Hetti Thanthrige Ushan Thiwanka Perera also simply known either as Ushan Thiwanka Perera or Ushan Perera (born 22 January 1998) is a Sri Lankan high jumper and a Sri Lankan national record holder in men's high jump as well as in men's indoor high jump. In 2021, he served as a private with the Sri Lanka Army and was affiliated with the Sri Lanka Army Service Corps.

== Biography ==
Thiwanka endured difficult childhood as both of his parents were affected by polio. He completed his primary and secondary education at the Maris Stella College, Negombo. He joined the Texas A & M University-Commerce to pursue his major on construction engineering after obtaining a scholarship in 2020. He initially joined the Great Arizona College in California prior to obtaining scholarship at Texas A& M University Commerce.

== Career ==
Ushan received support and guidance from former veteran Sri Lankan high jumper Nagalingam Ethirveerasingam who now lives in the US. Ethirveerasingam also arranged a short training programme for Ushan in California in 2017. In addition, Ethirveerasingam also predicted a bright future ahead for Ushan and encouraged him to pursue his higher studies in the US in order to continue athletics career. He also claimed a gold medal at the 2015 Asian Youth Championship in Qatar.
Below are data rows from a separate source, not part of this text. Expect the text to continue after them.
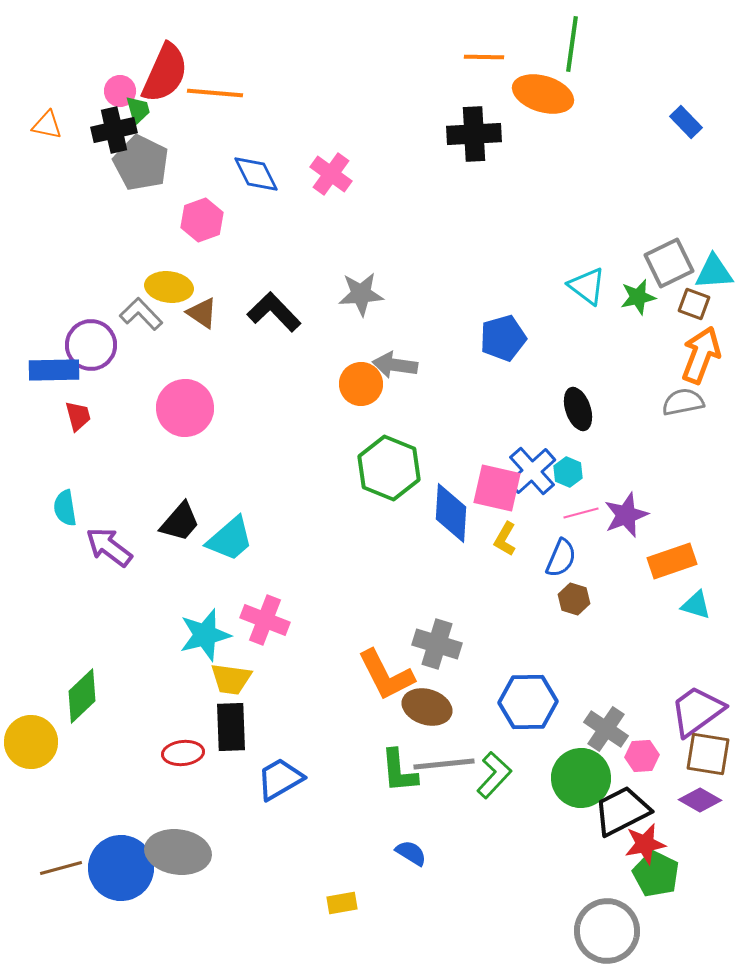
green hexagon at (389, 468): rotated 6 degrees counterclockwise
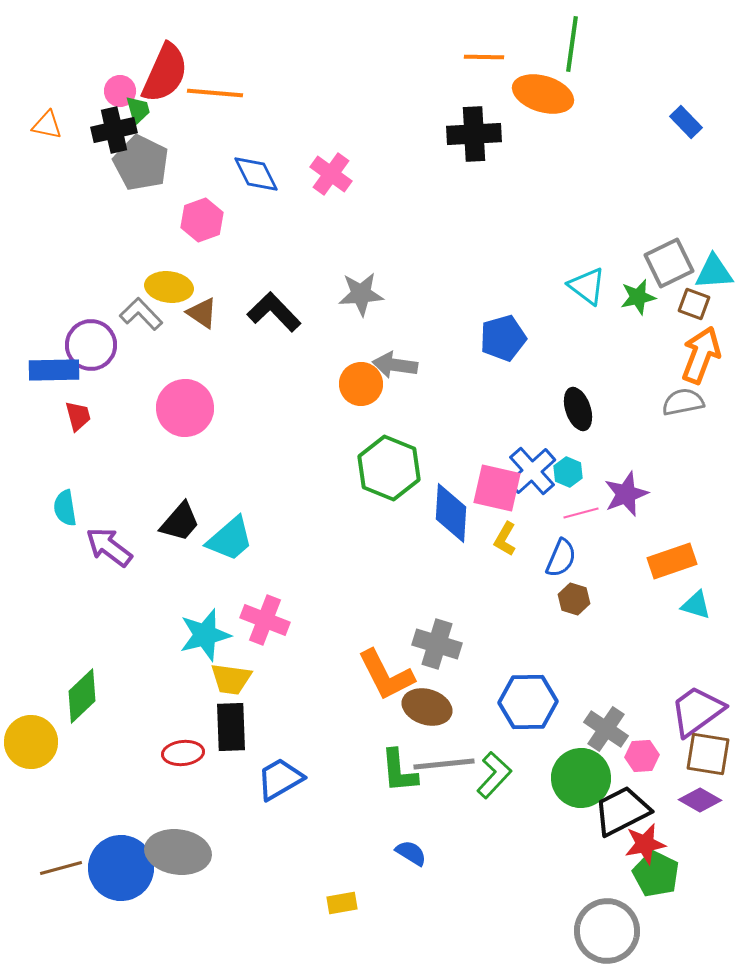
purple star at (626, 515): moved 21 px up
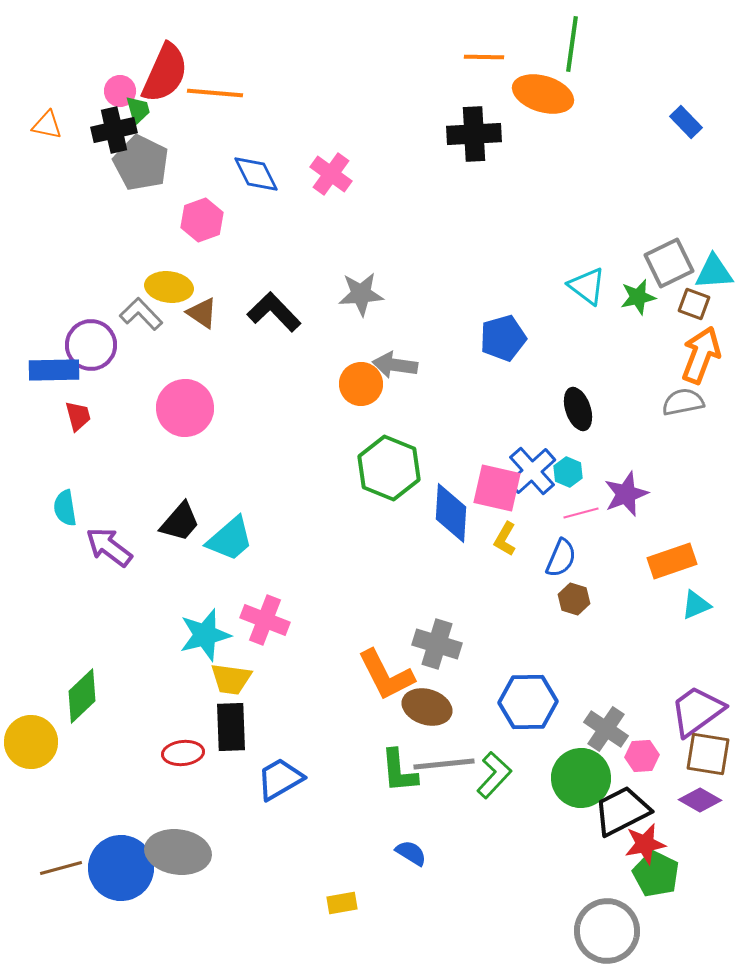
cyan triangle at (696, 605): rotated 40 degrees counterclockwise
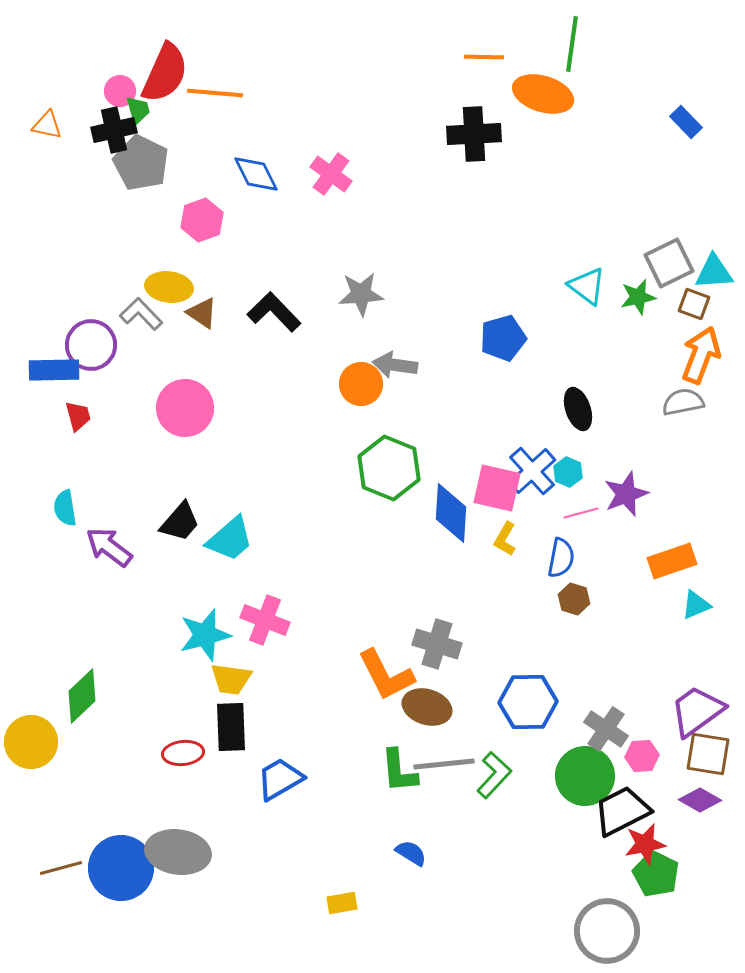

He became a Sri Lankan national champion in high jump for the first time during the 2018 National beating veteran high jumper Manjula Kumara to claim gold medal where he cleared height of 2.18m.

He was shortlisted to represent Sri Lanka at the 2018 Asian Games but his selection was officially rejected by the Indonesian organizers of Asian Games due to the national organization forgetting to enter their names on time.

On 21 February 2021, he broke the national record in indoor high jump clearing 2.25m during the Lone Star Conference 2021 event in Texas. On 27 March 2021, he broke the high jump national record which was previously held by veteran high jumper Manjula Kumara clearing 2.28m. He achieved the feat during the 2021 Texas Relays Championships while being attached with the Texas A & M University.

On 8 May 2021, he created both national record as well as South Asian record in high jump, clearing 2.30m at the 2021 Lone Star Conference Outdoor Track and Field Championships in Texas. After clearing a record 2.30m, he renewed his own personal record as well as the Sri Lankan national record. He also surpassed India's Sarvesh Anil Kushare South Asian record of 2.21m. With this achievement, he also edged closer to the Olympic qualification criteria of 2.33m and also moved to the Top 3 rankings among high jumpers at international level.